By Adrianna Owens
She’s a woman. That’s why people turn their heads.
In order to combat this possible drawback, Hillary Clinton has launched a clever announcement video in which she is not the focus. Along with the ad, she has rebranded herself and her campaign by redesigning her logo and website.
The logo is nothing fancy, but that is what is so appealing about the “H” with an arrow running through it. It’s fresh and it’s new. There’s nothing “pretty” about it. This was a huge step in the right direction because instead of letting her gender define her presidential campaign, she depersonalizes her message. She aims it toward the people.
The logo doesn’t say “Hillary,” and that’s brilliant. It’s an “H” and an arrow. That’s it.
However, there has been much controversy, and some crudely-hilarious remakes, over the logo floating around online. Her Republican opposition has chosen, not so subtly, their names as their logos. Ted Cruz and Rand Paul have similar logos amounting to nothing but their names and what is most likely a reference to Lady Liberty’s ever-burning torch. Marco Rubio, on the other hand, didn’t surprise anyone with his plain logo that consists of his name separated by a red star.
Luckily, Clinton’s marketing team makes up for her opponents’ lack of creativity.
The website that was launched with her announcement video is also a success. Though prominently displayed, the first thing that you see when opening the website is not the picture of her, but bold white letters that read “This starts with you.” It’s short and it’s sweet. Oh and guess what? It’s about you. The voter.
Now, this is by no means a new strategy. The plain folks appeal has been used time and time again with campaigns that ignite the fire in every-day Americans to vote because (insert practically any politician here) is the same as you and me. What’s different about Clinton’s campaign is that it’s believable.
Her announcement video is, in one word, diverse. It pictures families, different races, businessmen, college students, gay couples and more. In the world of advertisement, it is said that all you need to get people hooked is an animal, a child or an elderly person. Well, this video does that and so much more.
It’s arguably the smartest announcement that has been released so far, as it not only showcases diversity but change as well. When Clinton comes on screen, she announces running in the 2016 presidential election. She then continues to say that just like the diverse group of people that are featured in her video, she is getting ready for a change.

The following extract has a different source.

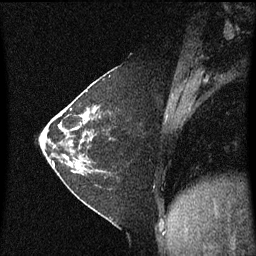
Breast MRI (dynamic contrast-enhanced), one sagittal slice; slice 23 of 60 in the series (ordered by position); dynamic contrast-enhanced series, image 2 of 3 at this slice position (ordered by acquisition); 1.5 T; TE 4.2 ms, TR 8.4 ms; 2 mm slice thickness; 256 × 256 image matrix, field of view 200 × 200 mm. Patient: female, 36 years. From the clinical record (not read from this slice): setting: breast cancer imaged before/during neoadjuvant chemotherapy; receptor status: HR-positive, HER2-negative.
Structures marked on this image (semi-automatically segmented with operator editing):
- analysis volume of interest (the breast-tissue region the enhancement analysis was run in; not a lesion): bounding box (x1, y1, x2, y2) in pixels: (66, 102, 112, 175)
- tumour enhancement mask (voxels above the 70 % enhancement threshold inside the analysis volume of interest): (83, 110, 96, 123)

One of her prominent quotes, “Everyday Americans need a champion and I want to be that champion,” is hands down where I applauded her in her campaign.

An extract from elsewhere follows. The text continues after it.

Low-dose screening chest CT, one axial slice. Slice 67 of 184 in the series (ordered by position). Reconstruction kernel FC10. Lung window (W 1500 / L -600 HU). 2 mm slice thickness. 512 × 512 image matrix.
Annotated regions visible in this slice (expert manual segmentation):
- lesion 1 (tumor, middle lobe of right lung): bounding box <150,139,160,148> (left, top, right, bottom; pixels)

Unlike other politicians, she doesn’t use the plain folks appeal as a way to say that she is just like us “normal” people. Instead, she says that she wants to lead us. She understands the need for change, and she wants to help us get there.
In another one of her YouTube videos, she visits Kirkwood Community College in Iowa and explains that “the deck is still stacked,” for those on top. Meaning, the 1 percent is just getting richer while the poor are, well, you know.
She then goes on to address the subject of education costs and how families are falling more and more into debt each year in order to put their children through college.
“There’s something wrong,” she said.
And while she hasn’t yet explained what she plans to do to right this wrong, it is more than what most politicians have ever dared to say. Her presidential campaign is officially a week old but has already caught the attention of many.
Clinton has learned from her previous campaigns, and is now back and “getting ready.” With her fresh new redesign, it is a guarantee that she will pull out all of the stops to keep her modern campaign feel.